Emas tetap memegang nilai sakral, namun kini dikombinasikan dengan pendekatan modern dan digital.
Kepala Departemen Bisnis Support Pegadaian Kanwil VI Makassar, Nuzul Rahmat, menyebut, emas memiliki makna budaya yang kuat, terutama bagi perempuan.
“Kalau orang Sulawesi bilang tidak punya uang, biasanya masih punya aset. Makanya emas itu sakral,” ujarnya.
Menurutnya, tradisi pemberian satu set emas saat pernikahan bukan semata simbol, melainkan bentuk jaminan masa depan. “Yang diminta orang tua itu sebenarnya investasi untuk anaknya ke depan,” kata Nuzul.
Namun seiring waktu, persepsi masyarakat terhadap emas ikut berubah. Jika dulu perhiasan dianggap tidak menarik karena tidak dipakai sehari-hari, kini banyak yang menyesal karena nilai emas melonjak tajam. “Sekarang baru terasa, kenaikannya besar sekali,” tuturnya.
Perubahan gaya hidup ini juga didorong oleh kemudahan layanan.
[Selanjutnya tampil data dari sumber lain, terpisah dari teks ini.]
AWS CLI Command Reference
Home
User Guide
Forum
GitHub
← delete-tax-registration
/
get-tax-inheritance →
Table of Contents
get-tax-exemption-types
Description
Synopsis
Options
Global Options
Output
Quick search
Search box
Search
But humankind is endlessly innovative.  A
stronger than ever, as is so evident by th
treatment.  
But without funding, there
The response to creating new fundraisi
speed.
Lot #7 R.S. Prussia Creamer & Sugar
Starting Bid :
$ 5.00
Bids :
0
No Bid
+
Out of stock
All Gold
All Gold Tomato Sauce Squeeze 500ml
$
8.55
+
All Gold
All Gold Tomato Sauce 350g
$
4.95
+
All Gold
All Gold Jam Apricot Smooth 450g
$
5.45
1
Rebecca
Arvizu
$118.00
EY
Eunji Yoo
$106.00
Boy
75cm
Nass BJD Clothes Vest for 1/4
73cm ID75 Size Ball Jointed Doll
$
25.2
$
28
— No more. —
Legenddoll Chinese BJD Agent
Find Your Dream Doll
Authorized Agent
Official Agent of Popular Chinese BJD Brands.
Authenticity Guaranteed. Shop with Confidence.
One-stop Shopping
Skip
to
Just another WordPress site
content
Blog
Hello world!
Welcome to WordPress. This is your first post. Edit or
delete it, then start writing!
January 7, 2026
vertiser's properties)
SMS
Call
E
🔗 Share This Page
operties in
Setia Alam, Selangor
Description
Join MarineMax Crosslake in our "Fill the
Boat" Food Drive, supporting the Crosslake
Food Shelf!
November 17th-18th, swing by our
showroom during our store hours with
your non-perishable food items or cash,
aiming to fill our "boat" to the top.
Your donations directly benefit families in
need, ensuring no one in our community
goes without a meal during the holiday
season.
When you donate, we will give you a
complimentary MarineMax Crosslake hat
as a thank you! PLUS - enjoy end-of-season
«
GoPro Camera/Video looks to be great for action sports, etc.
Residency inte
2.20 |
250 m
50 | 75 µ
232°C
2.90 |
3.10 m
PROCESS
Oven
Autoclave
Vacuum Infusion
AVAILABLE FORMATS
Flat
Pegadaian menghadirkan emas digital melalui aplikasi Tring yang banyak diminati generasi muda. Saat ini, perbandingan pengguna emas fisik dan digital berada di angka 50:50.
“Anak-anak muda lebih suka digital. Saldo emas bisa dicek di handphone, bisa digadai, bahkan dicetak jadi fisik kapan saja,” jelas Nuzul.
Selain itu, emas digital dinilai lebih aman dan fleksibel. Transaksi dapat dilakukan dari rumah tanpa risiko kehilangan fisik. Berbeda dengan emas batangan atau perhiasan, yang harus disimpan dan dibawa ke outlet saat ingin dijual atau digadai.
Pegadaian juga menghadirkan berbagai skema yang menyesuaikan gaya hidup, seperti cicil emas, tabungan emas rencana, hingga arisan emas.
Produk-produk ini memungkinkan masyarakat menabung emas untuk pendidikan anak, dana pensiun, hingga persiapan ibadah haji.
“Sekarang orang sudah sadar, THR bukan cuma buat belanja. Ada yang disiapkan untuk dana darurat dan investasi,” ujar Nuzul.
Ia mengimbau masyarakat, agar menjadikan emas sebagai bagian dari gaya hidup finansial sehat. “Aset emas itu tidak tidur. Dari dulu nenek moyang kita sudah lakukan. Bedanya sekarang lebih mudah dan modern,” pungkasnya.